▸ **DESCRIPTION OF THE TASK**
Every line from the one containing "17: (159, 251, 5.13)" to the one containing "29: (485, 90, 5.25)" in the records below, both included, must be set down exactly, and no other line.

##### RECORDS #####

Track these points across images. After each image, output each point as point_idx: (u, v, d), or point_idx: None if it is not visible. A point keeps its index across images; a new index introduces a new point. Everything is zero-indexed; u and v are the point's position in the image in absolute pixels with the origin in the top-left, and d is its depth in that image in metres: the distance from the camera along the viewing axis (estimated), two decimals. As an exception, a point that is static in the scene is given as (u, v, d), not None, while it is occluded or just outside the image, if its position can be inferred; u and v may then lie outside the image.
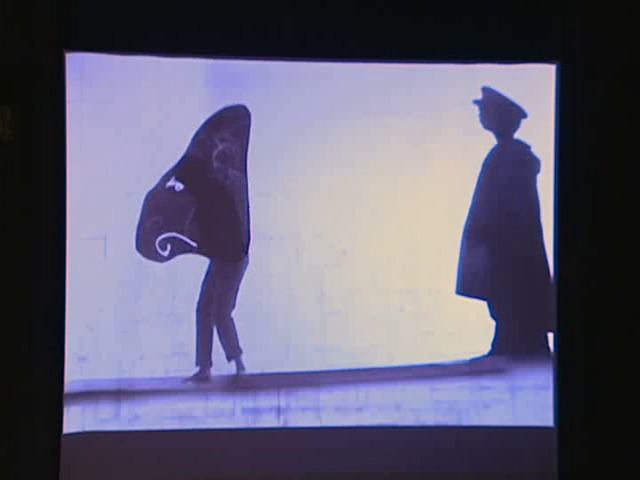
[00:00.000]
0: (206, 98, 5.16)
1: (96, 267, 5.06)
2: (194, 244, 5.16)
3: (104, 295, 5.08)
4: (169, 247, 5.14)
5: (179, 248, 5.15)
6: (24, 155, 4.95)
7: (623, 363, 5.15)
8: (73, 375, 5.02)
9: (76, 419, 5.03)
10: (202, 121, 5.16)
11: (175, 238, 5.15)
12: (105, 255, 5.08)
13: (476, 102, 5.25)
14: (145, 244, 5.12)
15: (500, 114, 5.27)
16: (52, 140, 4.98)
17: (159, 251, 5.13)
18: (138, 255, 5.11)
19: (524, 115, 5.27)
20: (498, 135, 5.29)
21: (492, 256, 5.27)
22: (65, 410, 5.00)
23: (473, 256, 5.26)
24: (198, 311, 5.16)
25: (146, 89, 5.13)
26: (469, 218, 5.25)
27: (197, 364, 5.14)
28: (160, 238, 5.14)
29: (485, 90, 5.25)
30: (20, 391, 4.90)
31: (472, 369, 5.23)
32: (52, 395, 4.96)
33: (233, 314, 5.18)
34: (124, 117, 5.10)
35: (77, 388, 5.03)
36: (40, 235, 4.95)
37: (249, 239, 5.17)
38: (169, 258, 5.14)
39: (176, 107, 5.13)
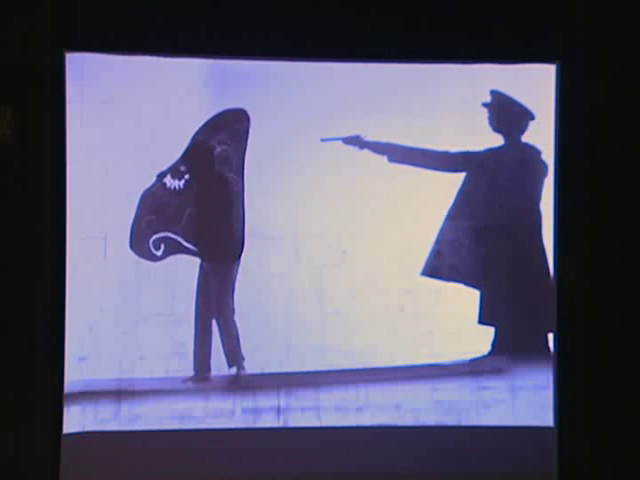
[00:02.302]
0: (206, 98, 5.16)
1: (96, 267, 5.07)
2: (188, 245, 5.16)
3: (104, 295, 5.08)
4: (163, 247, 5.14)
5: (173, 248, 5.15)
6: (24, 155, 4.95)
7: (623, 363, 5.15)
8: (73, 375, 5.03)
9: (76, 419, 5.03)
10: (202, 121, 5.16)
11: (169, 238, 5.15)
12: (105, 255, 5.08)
13: (485, 105, 5.25)
14: (139, 243, 5.12)
15: (509, 116, 5.27)
16: (52, 140, 4.98)
17: (152, 250, 5.13)
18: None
19: (532, 117, 5.27)
20: (506, 137, 5.29)
21: (492, 256, 5.27)
22: (65, 410, 5.00)
23: (472, 255, 5.27)
24: (197, 314, 5.15)
25: (146, 89, 5.13)
26: (466, 216, 5.26)
27: (194, 369, 5.14)
28: (154, 237, 5.14)
29: (493, 93, 5.25)
30: (20, 391, 4.90)
31: (472, 369, 5.23)
32: (52, 395, 4.96)
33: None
34: (124, 117, 5.10)
35: (77, 388, 5.03)
36: (40, 235, 4.95)
37: (243, 243, 5.17)
38: (162, 258, 5.14)
39: (176, 107, 5.13)
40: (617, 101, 5.16)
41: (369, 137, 5.20)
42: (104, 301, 5.08)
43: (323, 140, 5.15)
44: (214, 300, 5.18)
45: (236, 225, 5.18)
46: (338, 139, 5.16)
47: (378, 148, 5.20)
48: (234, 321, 5.18)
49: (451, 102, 5.23)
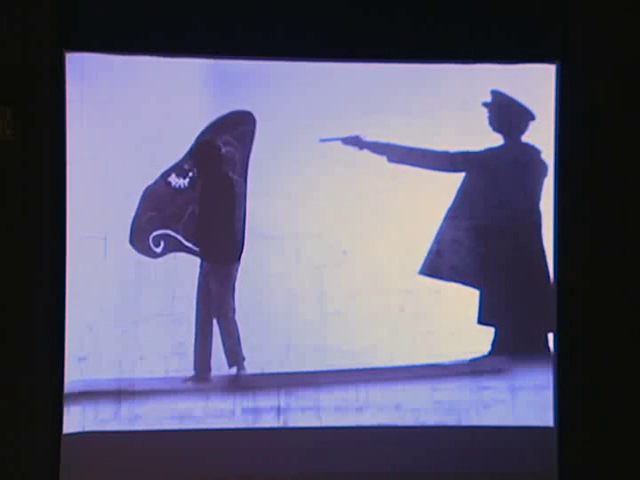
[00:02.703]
0: (206, 98, 5.16)
1: (96, 267, 5.07)
2: (188, 244, 5.16)
3: (104, 295, 5.08)
4: (162, 244, 5.15)
5: (172, 246, 5.16)
6: (24, 155, 4.95)
7: (623, 363, 5.15)
8: (73, 375, 5.03)
9: (76, 419, 5.03)
10: (202, 121, 5.17)
11: (169, 235, 5.16)
12: (105, 255, 5.08)
13: (485, 105, 5.25)
14: (139, 239, 5.12)
15: (509, 116, 5.27)
16: (52, 140, 4.98)
17: (152, 247, 5.13)
18: (138, 255, 5.12)
19: (532, 117, 5.27)
20: (506, 137, 5.29)
21: (492, 256, 5.27)
22: (65, 410, 5.00)
23: (472, 255, 5.27)
24: (197, 314, 5.16)
25: (146, 89, 5.13)
26: (466, 216, 5.26)
27: (194, 369, 5.14)
28: (154, 234, 5.14)
29: (493, 93, 5.25)
30: (20, 391, 4.90)
31: (472, 369, 5.23)
32: (52, 395, 4.96)
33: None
34: (124, 117, 5.10)
35: (77, 388, 5.03)
36: (40, 235, 4.95)
37: (243, 245, 5.17)
38: (161, 255, 5.14)
39: (176, 107, 5.13)
40: (617, 101, 5.16)
41: (369, 137, 5.20)
42: (104, 301, 5.08)
43: (323, 140, 5.15)
44: (214, 300, 5.18)
45: (237, 225, 5.18)
46: (337, 139, 5.17)
47: (377, 148, 5.20)
48: (235, 321, 5.18)
49: (451, 102, 5.23)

#####

▸ **ANSWER SPACE**
17: (159, 251, 5.13)
18: (138, 255, 5.11)
19: (524, 115, 5.27)
20: (498, 135, 5.29)
21: (492, 256, 5.27)
22: (65, 410, 5.00)
23: (473, 256, 5.26)
24: (198, 311, 5.16)
25: (146, 89, 5.13)
26: (469, 218, 5.25)
27: (197, 364, 5.14)
28: (160, 238, 5.14)
29: (485, 90, 5.25)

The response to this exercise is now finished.